| TASK TO CARRY OUT |
In the records below, find the line with "The N.A.A.C.P. years" and the line with "Socially free from insult.*". Print both exactly, along with every line between them, and no other line.

DATA EXTRACT START

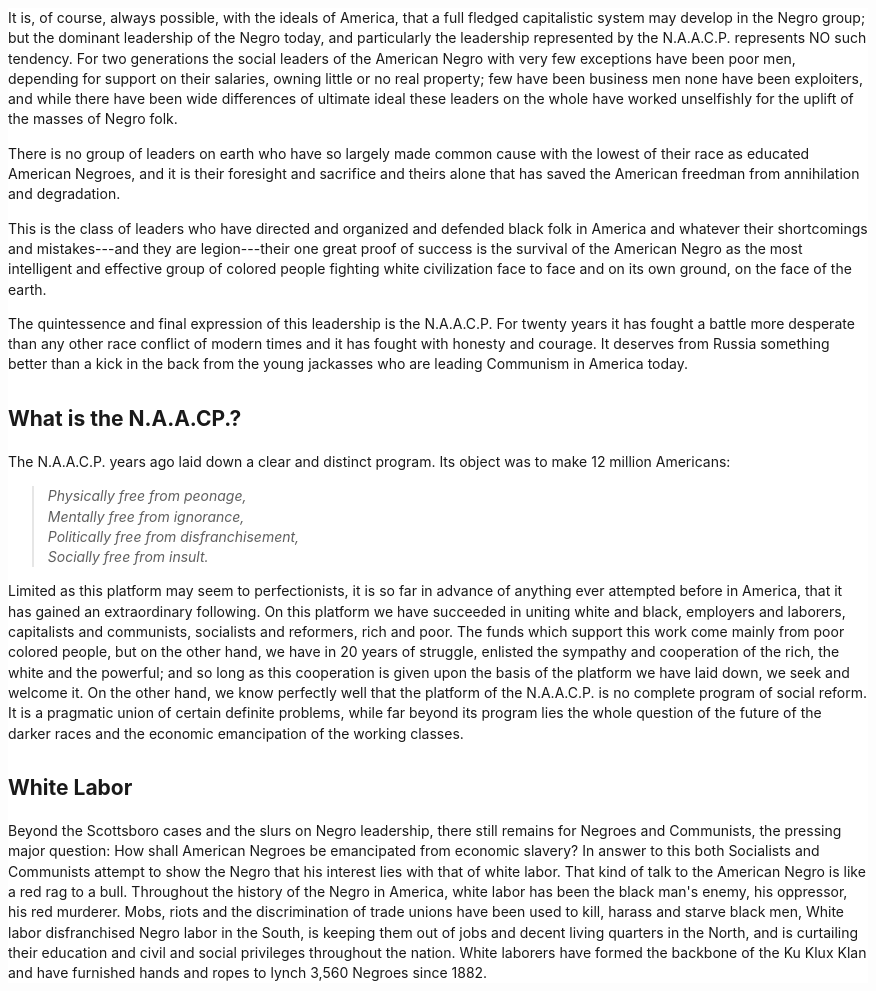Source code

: It is, of course, always possible, with the ideals of America, that a full fledged capitalistic system may develop in the Negro group; but the dominant leadership of the Negro today, and particularly the leadership represented by the N.A.A.C.P. represents NO such tendency. For two generations the social leaders of the American Negro with very few exceptions have been poor men, depending for support on their salaries, owning little or no real property; few have been business men none have been exploiters, and while there have been wide differences of ultimate ideal these leaders on the whole have worked unselfishly for the uplift of the masses of Negro folk.

There is no group of leaders on earth who have so largely made common cause with the lowest of their race as educated American Negroes, and it is their foresight and sacrifice and theirs alone that has saved the American freedman from annihilation and degradation.

This is the class of leaders who have directed and organized and defended black folk in America and whatever their shortcomings and mistakes---and they are legion---their one great proof of success is the survival of the American Negro as the most intelligent and effective group of colored people fighting white civilization face to face and on its own ground, on the face of the earth.

The quintessence and final expression of this leadership is the N.A.A.C.P. For twenty years it has fought a battle more desperate than any other race conflict of modern times and it has fought with honesty and courage. It deserves from Russia something better than a kick in the back from the young jackasses who are leading Communism in America today.

## What is the N.A.A.CP.?

The N.A.A.C.P. years ago laid down a clear and distinct program. Its object was to make 12 million Americans:

> *Physically free from peonage,    
    Mentally free from ignorance,     
    Politically free from disfranchisement,    
     Socially free from insult.*

Limited as this platform may seem to perfectionists, it is so far in advance of anything ever attempted before in America, that it has gained an extraordinary following. On this platform we have succeeded in uniting white and black, employers and laborers, capitalists and communists, socialists and reformers, rich and poor. The funds which support this work come mainly from poor colored people, but on the other hand, we have in 20 years of struggle, enlisted the sympathy and cooperation of the rich, the white and the powerful; and so long as this cooperation is given upon the basis of the platform we have laid down, we seek and welcome it. On the other hand, we know perfectly well that the platform of the N.A.A.C.P. is no complete program of social reform. It is a pragmatic union of certain definite problems, while far beyond its program lies the whole question of the future of the darker races and the economic emancipation of the working classes.

## White Labor

Beyond the Scottsboro cases and the slurs on Negro leadership, there still remains for Negroes and Communists, the pressing major question: How shall American Negroes be emancipated from economic slavery? In answer to this both Socialists and Communists attempt to show the Negro that his interest lies with that of white labor. That kind of talk to the American Negro is like a red rag to a bull. Throughout the history of the Negro in America, white labor has been the black man's enemy, his oppressor, his red murderer. Mobs, riots and the discrimination of trade unions have been used to kill, harass and starve black men, White labor disfranchised Negro labor in the South, is keeping them out of jobs and decent living quarters in the North, and is curtailing their education and civil and social privileges throughout the nation. White laborers have formed the backbone of the Ku Klux Klan and have furnished hands and ropes to lynch 3,560 Negroes since 1882.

DATA EXTRACT END

| OUTPUT OF THE EXERCISE |
The N.A.A.C.P. years ago laid down a clear and distinct program. Its object was to make 12 million Americans:

> *Physically free from peonage,    
    Mentally free from ignorance,     
    Politically free from disfranchisement,    
     Socially free from insult.*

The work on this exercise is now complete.